## RECORDS SUPPLIED
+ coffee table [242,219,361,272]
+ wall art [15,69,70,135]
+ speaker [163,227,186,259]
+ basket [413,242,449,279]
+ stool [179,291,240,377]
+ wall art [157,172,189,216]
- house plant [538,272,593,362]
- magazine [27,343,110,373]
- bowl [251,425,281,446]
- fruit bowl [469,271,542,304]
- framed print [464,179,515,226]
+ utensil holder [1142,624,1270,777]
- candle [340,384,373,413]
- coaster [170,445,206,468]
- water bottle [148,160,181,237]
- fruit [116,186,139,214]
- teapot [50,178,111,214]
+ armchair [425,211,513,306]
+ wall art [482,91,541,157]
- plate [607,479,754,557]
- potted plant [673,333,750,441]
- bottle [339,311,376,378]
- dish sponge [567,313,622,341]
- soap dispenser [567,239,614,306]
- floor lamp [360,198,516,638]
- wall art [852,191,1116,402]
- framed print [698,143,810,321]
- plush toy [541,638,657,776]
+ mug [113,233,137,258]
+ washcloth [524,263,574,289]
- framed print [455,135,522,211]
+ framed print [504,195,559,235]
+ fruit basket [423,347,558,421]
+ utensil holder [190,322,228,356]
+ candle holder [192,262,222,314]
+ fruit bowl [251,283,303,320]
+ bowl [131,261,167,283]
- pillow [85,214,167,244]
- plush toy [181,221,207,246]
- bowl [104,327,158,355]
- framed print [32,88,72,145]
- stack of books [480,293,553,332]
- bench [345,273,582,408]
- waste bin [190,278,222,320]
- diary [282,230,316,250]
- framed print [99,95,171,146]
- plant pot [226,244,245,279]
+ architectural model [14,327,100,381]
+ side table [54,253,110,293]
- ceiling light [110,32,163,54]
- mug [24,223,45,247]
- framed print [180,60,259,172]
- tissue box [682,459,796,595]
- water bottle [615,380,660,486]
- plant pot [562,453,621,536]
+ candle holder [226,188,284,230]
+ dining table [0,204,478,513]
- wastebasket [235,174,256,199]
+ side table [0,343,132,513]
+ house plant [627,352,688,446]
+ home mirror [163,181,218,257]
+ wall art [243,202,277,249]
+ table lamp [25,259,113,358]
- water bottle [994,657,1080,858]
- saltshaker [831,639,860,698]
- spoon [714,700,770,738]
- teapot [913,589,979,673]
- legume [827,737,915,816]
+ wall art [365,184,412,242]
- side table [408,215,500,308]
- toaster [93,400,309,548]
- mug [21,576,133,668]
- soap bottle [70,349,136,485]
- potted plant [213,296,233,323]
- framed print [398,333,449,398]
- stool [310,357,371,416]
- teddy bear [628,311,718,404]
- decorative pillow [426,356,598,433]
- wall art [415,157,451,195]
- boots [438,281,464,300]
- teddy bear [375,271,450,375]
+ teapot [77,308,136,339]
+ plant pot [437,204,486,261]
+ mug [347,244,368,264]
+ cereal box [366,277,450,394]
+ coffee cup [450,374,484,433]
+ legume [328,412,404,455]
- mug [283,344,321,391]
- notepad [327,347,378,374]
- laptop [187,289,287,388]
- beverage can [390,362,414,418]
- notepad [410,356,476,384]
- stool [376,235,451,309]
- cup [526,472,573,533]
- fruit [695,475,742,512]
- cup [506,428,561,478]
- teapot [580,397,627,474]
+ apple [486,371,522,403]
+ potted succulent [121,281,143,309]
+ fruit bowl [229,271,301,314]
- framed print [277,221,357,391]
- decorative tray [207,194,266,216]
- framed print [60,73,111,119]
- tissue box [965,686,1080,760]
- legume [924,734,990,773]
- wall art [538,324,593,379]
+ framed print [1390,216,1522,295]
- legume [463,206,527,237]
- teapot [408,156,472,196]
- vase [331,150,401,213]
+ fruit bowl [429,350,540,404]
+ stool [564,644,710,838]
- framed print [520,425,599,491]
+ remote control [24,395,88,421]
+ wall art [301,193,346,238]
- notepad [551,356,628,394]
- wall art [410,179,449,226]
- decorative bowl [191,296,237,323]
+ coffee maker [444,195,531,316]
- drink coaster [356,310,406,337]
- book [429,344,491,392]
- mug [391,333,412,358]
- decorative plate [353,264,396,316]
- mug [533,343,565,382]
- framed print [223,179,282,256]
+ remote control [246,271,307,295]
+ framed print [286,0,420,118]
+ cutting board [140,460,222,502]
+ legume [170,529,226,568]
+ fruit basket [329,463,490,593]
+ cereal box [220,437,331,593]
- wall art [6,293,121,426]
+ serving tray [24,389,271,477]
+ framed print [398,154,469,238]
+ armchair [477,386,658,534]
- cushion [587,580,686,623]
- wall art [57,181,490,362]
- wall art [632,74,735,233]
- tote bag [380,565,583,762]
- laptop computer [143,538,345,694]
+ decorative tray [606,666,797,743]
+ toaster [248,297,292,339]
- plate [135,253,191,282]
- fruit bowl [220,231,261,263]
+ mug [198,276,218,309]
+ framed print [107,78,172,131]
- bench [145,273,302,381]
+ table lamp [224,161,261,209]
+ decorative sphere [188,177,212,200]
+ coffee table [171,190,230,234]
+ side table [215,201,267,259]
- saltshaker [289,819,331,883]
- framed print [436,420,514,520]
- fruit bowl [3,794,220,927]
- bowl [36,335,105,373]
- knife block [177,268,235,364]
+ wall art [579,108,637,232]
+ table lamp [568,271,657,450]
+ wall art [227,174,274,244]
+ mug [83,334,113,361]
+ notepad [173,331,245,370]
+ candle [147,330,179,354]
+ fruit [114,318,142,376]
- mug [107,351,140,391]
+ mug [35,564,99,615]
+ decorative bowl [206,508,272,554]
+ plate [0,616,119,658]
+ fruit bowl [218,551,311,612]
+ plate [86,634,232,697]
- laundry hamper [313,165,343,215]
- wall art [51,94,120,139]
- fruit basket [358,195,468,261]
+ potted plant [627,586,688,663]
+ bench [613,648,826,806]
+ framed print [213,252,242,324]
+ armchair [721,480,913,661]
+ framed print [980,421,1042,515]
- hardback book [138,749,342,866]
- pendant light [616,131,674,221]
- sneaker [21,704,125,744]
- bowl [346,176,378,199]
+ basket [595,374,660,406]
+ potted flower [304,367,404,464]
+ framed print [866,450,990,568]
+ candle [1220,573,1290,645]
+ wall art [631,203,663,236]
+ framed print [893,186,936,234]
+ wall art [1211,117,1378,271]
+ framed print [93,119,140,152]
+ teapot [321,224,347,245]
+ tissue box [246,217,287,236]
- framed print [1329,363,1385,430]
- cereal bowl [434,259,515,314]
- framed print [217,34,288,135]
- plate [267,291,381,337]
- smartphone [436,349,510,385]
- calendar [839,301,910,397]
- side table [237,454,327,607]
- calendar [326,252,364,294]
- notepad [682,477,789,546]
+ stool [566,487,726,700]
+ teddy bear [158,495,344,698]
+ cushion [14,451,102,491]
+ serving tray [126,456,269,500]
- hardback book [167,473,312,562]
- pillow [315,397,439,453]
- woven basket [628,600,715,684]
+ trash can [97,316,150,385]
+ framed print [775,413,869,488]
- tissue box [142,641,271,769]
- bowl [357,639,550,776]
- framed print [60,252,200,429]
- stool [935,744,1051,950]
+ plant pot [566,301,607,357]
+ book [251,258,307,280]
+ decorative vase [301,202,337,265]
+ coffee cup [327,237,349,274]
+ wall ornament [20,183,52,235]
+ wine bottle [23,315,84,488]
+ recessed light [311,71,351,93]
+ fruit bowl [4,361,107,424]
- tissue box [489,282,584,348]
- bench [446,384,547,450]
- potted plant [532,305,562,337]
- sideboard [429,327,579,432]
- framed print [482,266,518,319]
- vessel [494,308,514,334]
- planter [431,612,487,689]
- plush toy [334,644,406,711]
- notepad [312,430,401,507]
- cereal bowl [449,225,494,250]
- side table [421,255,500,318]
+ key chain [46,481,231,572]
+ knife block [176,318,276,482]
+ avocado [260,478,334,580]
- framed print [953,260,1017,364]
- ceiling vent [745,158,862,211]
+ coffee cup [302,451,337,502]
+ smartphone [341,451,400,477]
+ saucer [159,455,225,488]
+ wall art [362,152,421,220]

## REQUIREMENT
The entries above hold a line with "- framed print [223,179,282,256]" and a later line with "table lamp [568,271,657,450]". Write out exactly those lines and all lines between, nothing more.

## RESPONSE
- framed print [223,179,282,256]
+ remote control [246,271,307,295]
+ framed print [286,0,420,118]
+ cutting board [140,460,222,502]
+ legume [170,529,226,568]
+ fruit basket [329,463,490,593]
+ cereal box [220,437,331,593]
- wall art [6,293,121,426]
+ serving tray [24,389,271,477]
+ framed print [398,154,469,238]
+ armchair [477,386,658,534]
- cushion [587,580,686,623]
- wall art [57,181,490,362]
- wall art [632,74,735,233]
- tote bag [380,565,583,762]
- laptop computer [143,538,345,694]
+ decorative tray [606,666,797,743]
+ toaster [248,297,292,339]
- plate [135,253,191,282]
- fruit bowl [220,231,261,263]
+ mug [198,276,218,309]
+ framed print [107,78,172,131]
- bench [145,273,302,381]
+ table lamp [224,161,261,209]
+ decorative sphere [188,177,212,200]
+ coffee table [171,190,230,234]
+ side table [215,201,267,259]
- saltshaker [289,819,331,883]
- framed print [436,420,514,520]
- fruit bowl [3,794,220,927]
- bowl [36,335,105,373]
- knife block [177,268,235,364]
+ wall art [579,108,637,232]
+ table lamp [568,271,657,450]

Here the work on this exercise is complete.